Munculnya peraturan itu sebenarnya terlambat karena undang-undang tersebut mengamanatkan agar aturan pelaksanaan harus selesai maksimal tiga tahun setelah undang-undang disahkan. Keterlambatan juga terjadi dalam pembentukan lembaga yang menangani pangan sesuai dengan amanat undang-undang tersebut. Lembaga ini baru dibentuk tahun lalu lewat Peraturan Presiden Nomor 66 Tahun 2021 tentang Badan Pangan Nasional atau National Food Agency (NFA). Kepala NFA, Arief Prasetyo Adi, baru ditunjuk pada 24 Februari lalu.

Peraturan presiden yang baru ini menandai hadirnya regulasi yang kuat mengenai cadangan pangan pemerintah. Sebelumnya, program cadangan beras pemerintah diatur oleh delapan peraturan menteri yang kental dengan ego sektoral dan tak terintegrasi.
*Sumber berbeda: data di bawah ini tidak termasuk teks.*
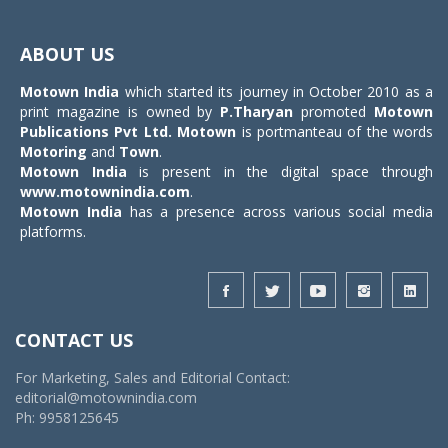
Toggle
navigat
ABOUT US
Motown India
which started its journey in October 2010 as a
print magazine is owned by
P.Tharyan
promoted
Motown
Publications Pvt Ltd.
Motown
is portmanteau of the words
Motoring
and
Town
.
Motown India
is present in the digital space through
www.motownindia.com
.
Motown India
has a presence across various social media
platforms.
CONTACT US
For Marketing, Sales and Editorial Contact:
editorial@motownindia.com
Ph: 9958125645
Peraturan ini juga menandai hadirnya negara dengan kemampuan untuk mengintervensi ketika terjadi kegagalan mekanisme pasar dan aneka kondisi darurat. Selain mengatasi aneka keperluan darurat, seperti penanggulangan bencana alam, perang, dan konflik sosial, secara psikologis cadangan itu berperan untuk menghambat spekulasi pasar dan mengatasi gejolak harga pangan. Keberadaan cadangan akan memperkecil risiko ketidakamanan pangan. Seperti militer di masa damai, cadangan pangan menjamin agar negara siap menghadapi keadaan darurat.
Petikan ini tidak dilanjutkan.